Jasmine segera mematikan musik. Dia akhirnya menyentuh makanan yang sedari tadi diabakan. Jujur saja, rasa ganjal di hatinya telah membuat Jasmine merasa kenyang. Ia hanya makan beberapa suap.
Di sisi lain, Edward baru saja turun dari rumah pohon. Sekarang perhatiannya tertuju ke kandang kuda. Alhasil dia beranjak menghampiri tempat yang dipenuhi kuda itu.
Tiga hari berlalu. Jasmine masih mengabaikan semua orang. Meskipun begitu, untung dia mulai bersedia makan bersama Nathalie dan yang lain. Hanya saja Jasmine tidak pernah merekahkan senyuman sedikit pun di wajah. Bahkan ketika Joy bersikap konyol.
Dalam beberapa hari semua orang saling bergantian untuk menghibur Jasmine. Termasuk Edward sendiri. Tetapi Jasmine masih tenggelam dalam duka.
Edward sebenarnya sangat paham kenapa Jasmine bersikap mengabaikan. Dia dulu juga pernah seperti itu. Mungkin sikap Edward lebih parah dibanding Jasmine.
Sekarang Jasmine dan lainnya sedang menikmati makan malam. Mereka semua berada di meja makan.
"Apa Freedy baik-baik saja? Aku belum sempat melihatnya semenjak pulang ke sini." Setelah sekian lama, Jasmine akhirnya bicara. Semua orang sontak merasa bersemangat. Kecuali Edward. Sebab Edward masih mengira Freedy adalah pria yang disukai Jasmine.
Sudah lama Edward tidak mendengar Jasmine menyebut nama Freedy. Dia bahkan hampir lupa dengan nama itu.

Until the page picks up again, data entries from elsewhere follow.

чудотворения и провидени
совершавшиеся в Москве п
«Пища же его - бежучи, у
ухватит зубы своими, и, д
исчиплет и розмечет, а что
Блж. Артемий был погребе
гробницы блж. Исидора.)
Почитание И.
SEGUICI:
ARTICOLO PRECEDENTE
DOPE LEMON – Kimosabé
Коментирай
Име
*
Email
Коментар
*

Tetapi sepertinya Jasmine ingat lagi dengan Freedy, karena kebetulan berada di desa Devory.
"Dia baik--"
"Setelah lama tidak bicara, hal pertama yang kau bicarakan justru seorang lelaki?" timpal Edward. Tanpa sengaja memotong perkataan Nathalie.
"Memangnya dimana Freedy tinggal? Biar aku bicara dengannya." Edward melanjutkan.

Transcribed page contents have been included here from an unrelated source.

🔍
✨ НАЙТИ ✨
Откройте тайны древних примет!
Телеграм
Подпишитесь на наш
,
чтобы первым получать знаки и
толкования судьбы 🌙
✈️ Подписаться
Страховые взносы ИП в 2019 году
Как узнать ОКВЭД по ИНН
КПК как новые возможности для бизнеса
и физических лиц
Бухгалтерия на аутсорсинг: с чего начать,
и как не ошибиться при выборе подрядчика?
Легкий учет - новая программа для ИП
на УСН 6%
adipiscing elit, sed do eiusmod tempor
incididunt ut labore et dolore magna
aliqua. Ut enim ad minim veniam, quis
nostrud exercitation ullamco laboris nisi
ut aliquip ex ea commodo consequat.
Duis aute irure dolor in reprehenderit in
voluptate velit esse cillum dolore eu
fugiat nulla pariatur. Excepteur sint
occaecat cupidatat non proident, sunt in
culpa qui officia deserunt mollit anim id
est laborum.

Dahi semua orang mengerut bingung. Kemudian saling bertukar pandang satu sama lain. Mereka tidak mengerti maksud pembicaraan Edward.
Di saat semua orang heran, Jasmine malah tersenyum. Ia tidak bisa menahan kebenaran yang diketahuinya. Sebab hanya Jasmine yang tahu, kalau Edward mengira Freedy adalah seorang lelaki. Padahal Freedy merupakan kuda kesayangan Jasmine.
Joy tersenyum simpul. Dia senang bisa melihat Jasmine bisa tersenyum lagi. "Kenapa kau tersenyum, Jase? Beritahu kami apa yang lucu?" tanya-nya penasaran.
Jasmine menggedikkan bahunya. Dia memutuskan untuk tidak menjawab. Lalu melahap makanan.
Edward menatap tajam ke arah Jasmine. Dia hendak marah tetapi tidak tega. Makanya Edward memilih bungkam dan berhenti membahas Freedy.